Perhaps this week, you could find- search for- a peaceful place, near water if possible, and take time to enjoy it. Reflections and ripples can inspire thoughts and prayers.
Silence and beauty restore our soul. In this world of strife and noise, we are called to be peacemakers, peace-bringers, servants of the Prince of Peace. In the quiet and calm of our restored souls, we may find strength and grace to share peace and preserve it.
Quiet morning. The air is still, and cooler today. I love to walk round the garden and see the changes to the display. Today the “Lady of Shallott” is providing a perfect rose for my delight- so I thought I’d share the gift. I hope you like the colours, you’ll have to imagine the glorious scent.
Quiet mor…. no, no so quiet after all. Thor, our local black-and-white cat, decided to make a late breakfast of a black-and-white magpie. Mayhem ensued! A mad scramble and scurry with squawking “geroff-of-me-s !! ” as cat chased bird, who donated some feathers but just managed to get clear. I think the bird was thor, too. Cat last seen climbing tree after bird with an increasing volume of “Scrakkk” and “Kchckk!” noises from the magpie and its family.
As I resume my wanderings, a buzzard circles above with several seagulls loudly persuading the buzzard to buzz off.
Such a quiet morning… the news is full of political rows, rumours, resignations, and MPs are revolting (some of them, anyway). Others are decent human beings. Bless them, Lord.
The wonderful rescue of the trapped kids in Thailand is overshadowed by the sadness of the death of a very brave man indeed- he gave his life that others might live. Joy for many, grief for his loved ones.
Football beckhams… sorry, beckons, again tonight. Will England defeat Croatia and make me very happy? My wife’s boss is French, could be awkward next Monday… Poor Belgium, narrowly beaten by France, facing a day of disappointment. So much going on on this “quiet” day.
“In this world you will have troubles.
But I have overcome the world.”
(Jesus, in John 16 v33)
Lord, You bear the Name of Prince of Peace.
Thank you for the promise of true peace,
showing that the world has a purpose- and so do we.

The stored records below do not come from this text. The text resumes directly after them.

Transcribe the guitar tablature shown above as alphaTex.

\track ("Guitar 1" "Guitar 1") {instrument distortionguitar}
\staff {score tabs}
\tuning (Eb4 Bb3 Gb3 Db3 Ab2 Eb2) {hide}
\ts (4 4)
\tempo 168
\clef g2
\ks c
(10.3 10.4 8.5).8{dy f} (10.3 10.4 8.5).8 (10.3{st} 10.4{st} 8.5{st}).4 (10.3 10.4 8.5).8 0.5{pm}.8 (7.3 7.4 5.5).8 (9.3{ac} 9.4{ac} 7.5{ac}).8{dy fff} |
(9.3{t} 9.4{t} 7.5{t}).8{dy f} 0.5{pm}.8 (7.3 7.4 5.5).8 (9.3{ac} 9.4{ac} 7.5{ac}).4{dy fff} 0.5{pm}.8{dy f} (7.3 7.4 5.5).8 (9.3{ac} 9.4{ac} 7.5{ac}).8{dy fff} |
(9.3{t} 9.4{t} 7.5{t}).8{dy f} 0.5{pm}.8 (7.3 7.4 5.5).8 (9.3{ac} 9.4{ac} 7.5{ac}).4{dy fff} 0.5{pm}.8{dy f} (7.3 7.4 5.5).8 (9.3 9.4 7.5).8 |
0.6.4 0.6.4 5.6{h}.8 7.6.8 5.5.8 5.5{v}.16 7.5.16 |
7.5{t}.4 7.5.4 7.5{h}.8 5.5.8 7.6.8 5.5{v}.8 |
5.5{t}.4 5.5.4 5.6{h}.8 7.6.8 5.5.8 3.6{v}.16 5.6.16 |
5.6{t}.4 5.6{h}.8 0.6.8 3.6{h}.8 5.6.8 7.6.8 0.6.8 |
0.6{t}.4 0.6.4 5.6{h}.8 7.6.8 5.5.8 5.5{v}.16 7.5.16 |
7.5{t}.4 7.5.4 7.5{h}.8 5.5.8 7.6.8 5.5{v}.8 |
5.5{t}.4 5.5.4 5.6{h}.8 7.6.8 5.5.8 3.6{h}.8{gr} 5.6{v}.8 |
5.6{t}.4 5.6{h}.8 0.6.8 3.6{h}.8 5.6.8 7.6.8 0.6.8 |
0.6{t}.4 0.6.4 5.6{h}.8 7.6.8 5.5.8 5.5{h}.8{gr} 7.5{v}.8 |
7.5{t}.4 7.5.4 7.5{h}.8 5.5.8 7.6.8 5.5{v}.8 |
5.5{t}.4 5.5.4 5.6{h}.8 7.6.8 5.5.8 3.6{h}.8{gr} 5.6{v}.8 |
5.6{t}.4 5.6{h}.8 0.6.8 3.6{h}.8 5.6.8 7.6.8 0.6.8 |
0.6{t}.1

In our quietest moments troubles arise
and we need the reassurance of Your faithfulness.
May we live every day as fully as we can,
love and care about others at all times,
and be signposts of hope in a world of troubles.
Jesus, Prince of Peace,
grant us peace in our troubled days.
Wolves have a fearsome reputation. This one was “safe” although not tame. He was part of a small pack at the zoo, and in the large enclosure it wasn’t hard to see the hunter in his genes. We leave wolves alone, and don’t provoke them. In the right setting they are magnificent. In the wrong one they are deadly.
I selected this photo to celebrate the better news from Korea. Two national leaders have met, negotiated, and offered hope of a reduction of the nuclear threat.
Pray that this new state of political agreement will last, and become stronger. Isaiah, that great spokesman of hope, foretold the day when the predators would be at peace with their normal prey. Part of the purpose of God is to bring reconciliation through Jesus Christ, the Lamb of God and Prince of Peace.
Naturally enough, we worry and pray when international tensions are high. We should also pray with thanksgiving at every small step towards peace and the dawn of the Kingdom of God.
There is more hope today than there was yesterday. Give thanks and commit to being a peacemaker. Our prayers make a difference!